There is indirect evidence of an inherited component to risk of invasive lobular breast cancer (LBC). We and others have conducted a whole-genome sequencing project involving 120 population-based early-onset and clinic-based multiple-case LBC cases aimed at identifying susceptibility genes for LBC. The project has identified a vast amount of germline genetic variation but no strong candidate LBC susceptibility gene. The role of epigenetic alterations in the susceptibility and progression of cancers has been widely accepted. Here we have sought to identify methods to subtype LBC into groups of reduced heterogeneity using genome-wide DNA methylation patterns in order to interpret the whole genome sequences more precisely.
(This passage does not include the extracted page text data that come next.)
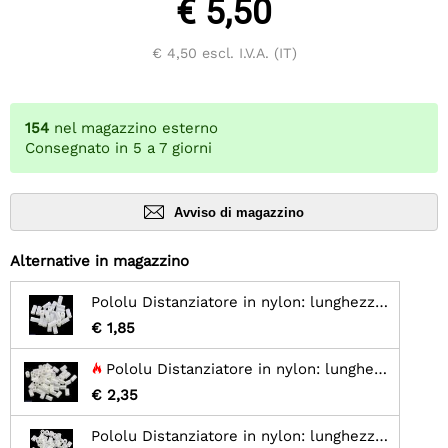
€ 5,50
€ 4,50
escl. I.V.A. (IT)
154
nel magazzino esterno
Consegnato in 5 a 7 giorni
Avviso di magazzino
Alternative in magazzino
Pololu Distanziatore in nylon: lunghezza 10 mm, diametro esterno 5 mm, diametro interno 3,3 mm (confezione da 25)
€ 1,85
Pololu Distanziatore in nylon: lunghezza 6 mm, diametro esterno 4 mm, diametro interno 2,7 mm (confezione da 50)
€ 2,35
Pololu Distanziatore in nylon: lunghezza 4 mm, diametro esterno 4 mm, diametro interno 2,7 mm (confezione da 50)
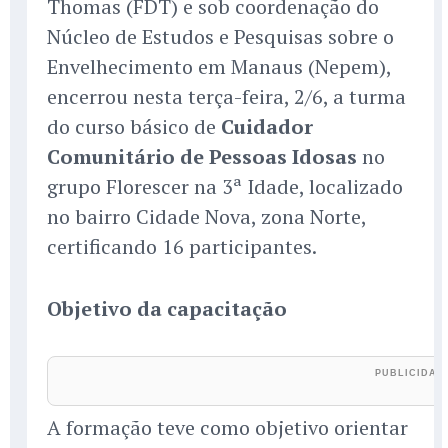
Thomas (FDT) e sob coordenação do
Núcleo de Estudos e Pesquisas sobre o
Envelhecimento em Manaus (Nepem),
encerrou nesta terça-feira, 2/6, a turma
do curso básico de
Cuidador
Comunitário de Pessoas Idosas
no
grupo Florescer na 3ª Idade, localizado
no bairro Cidade Nova, zona Norte,
certificando 16 participantes.
Objetivo da capacitação
A formação teve como objetivo orientar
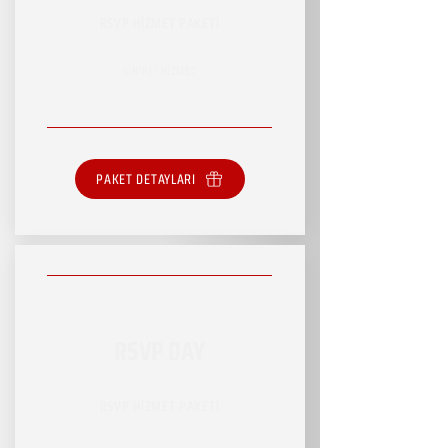
RSVP HİZMET PAKETİ
SINIRLI HİZMET
PAKET DETAYLARI
RSVP DAY
RSVP HİZMET PAKETİ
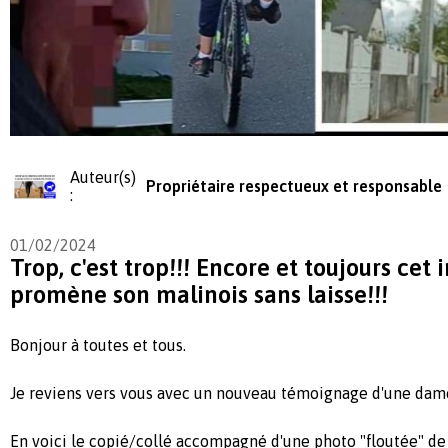
Auteur(s)
Propriétaire respectueux et responsable
:
01/02/2024
Trop, c'est trop!!! Encore et toujours cet 
promène son malinois sans laisse!!!
Bonjour à toutes et tous.
Je reviens vers vous avec un nouveau témoignage d'une dame
En voici le copié/collé accompagné d'une photo "floutée" de 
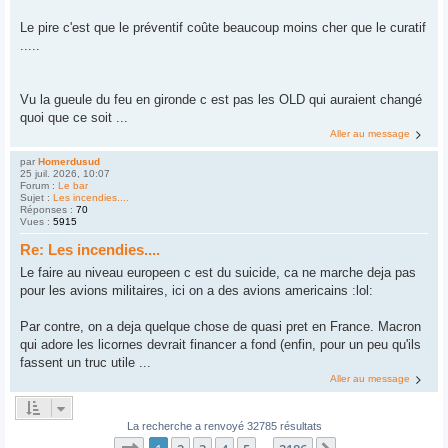
Le pire c'est que le préventif coûte beaucoup moins cher que le curatif
.....
Vu la gueule du feu en gironde c est pas les OLD qui auraient changé
quoi que ce soit ...
Aller au message
par
Homerdusud
25 juil. 2026, 10:07
Forum :
Le bar
Sujet :
Les incendies....
Réponses :
70
Vues :
5915
Re: Les incendies....
Le faire au niveau europeen c est du suicide, ca ne marche deja pas
pour les avions militaires, ici on a des avions americains :lol:
Par contre, on a deja quelque chose de quasi pret en France. Macron
qui adore les licornes devrait financer a fond (enfin, pour un peu qu'ils
fassent un truc utile ...
Aller au message
La recherche a renvoyé 32785 résultats
Page
1
sur
2186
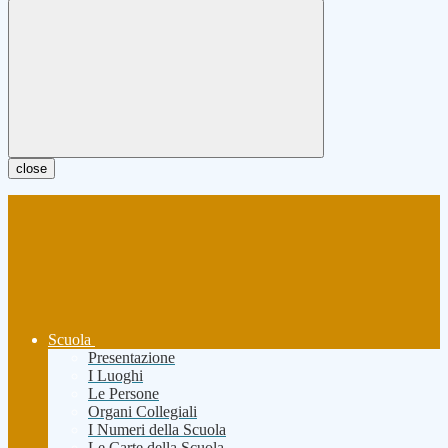
close
Scuola
Presentazione
I Luoghi
Le Persone
Organi Collegiali
I Numeri della Scuola
Le Carte della Scuola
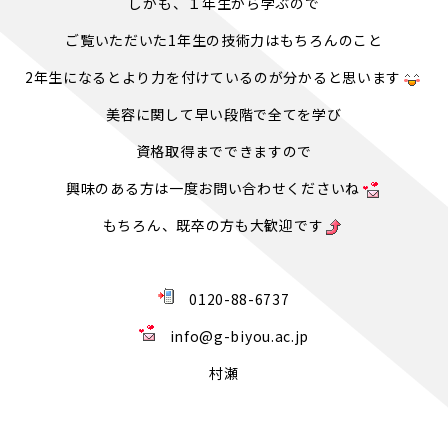
しかも、１年生から学ぶので
ご覧いただいた1年生の技術力はもちろんのこと
2年生になるとより力を付けているのが分かると思います
美容に関して早い段階で全てを学び
資格取得までできますので
興味のある方は一度お問い合わせくださいね
もちろん、既卒の方も大歓迎です
0120-88-6737
info@g-biyou.ac.jp
村瀬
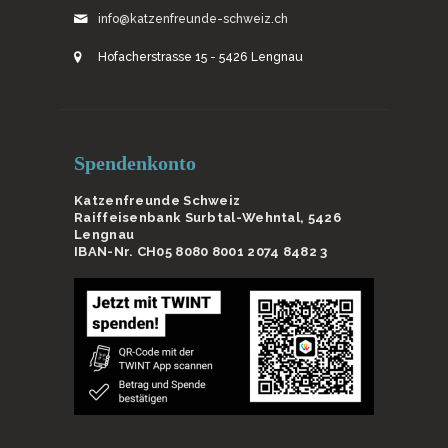
info@katzenfreunde-schweiz.ch
Hofacherstrasse 15 - 5426 Lengnau
Spendenkonto
Katzenfreunde Schweiz
Raiffeisenbank Surbtal-Wehntal, 5426
Lengnau
IBAN-Nr. CH05 8080 8001 2074 8482 3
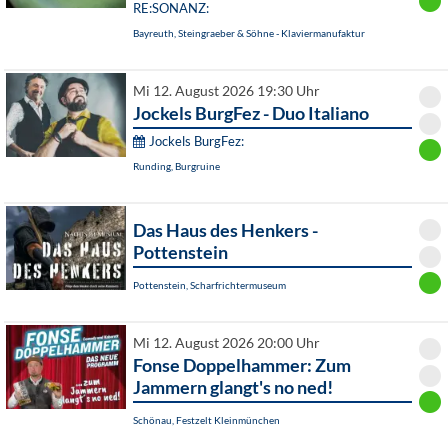
RE:SONANZ:
Bayreuth, Steingraeber & Söhne - Klaviermanufaktur
Mi 12. August 2026 19:30 Uhr
Jockels BurgFez - Duo Italiano
Jockels BurgFez:
Runding, Burgruine
Das Haus des Henkers -
Pottenstein
Pottenstein, Scharfrichtermuseum
Mi 12. August 2026 20:00 Uhr
Fonse Doppelhammer: Zum
Jammern glangt's no ned!
Schönau, Festzelt Kleinmünchen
Formalin-fixed paraffin-embedded (FFPE) LBC-enriched DNA was prepared from 161 LBC samples using macrodissection and run on the Infinium HumanMethylation450K Beadchip (HM450K) array to generate genome-wide DNA methylation data. The raw methylation data was pre-processed and normalised using minfi Bioconductor package in R programming software. Unsupervised cluster analysis was used to identify subtypes of LBC based on DNA methylation involving 449005 probes. This dataset was also compared with similar data prepared from FFPE samples of all other breast cancer subtypes (n=341).
LBC samples were found to cluster into three main subtypes. We will present data that describes the analyses that have identified differentially methylated genomic regions between these three LBC subtypes. The identification of LBC subtypes using DNA methylation that increase the homogeneity of disease in each subtype could inform the analysis of the whole-genome sequencing project and lead to the identification of LBC susceptibility genes.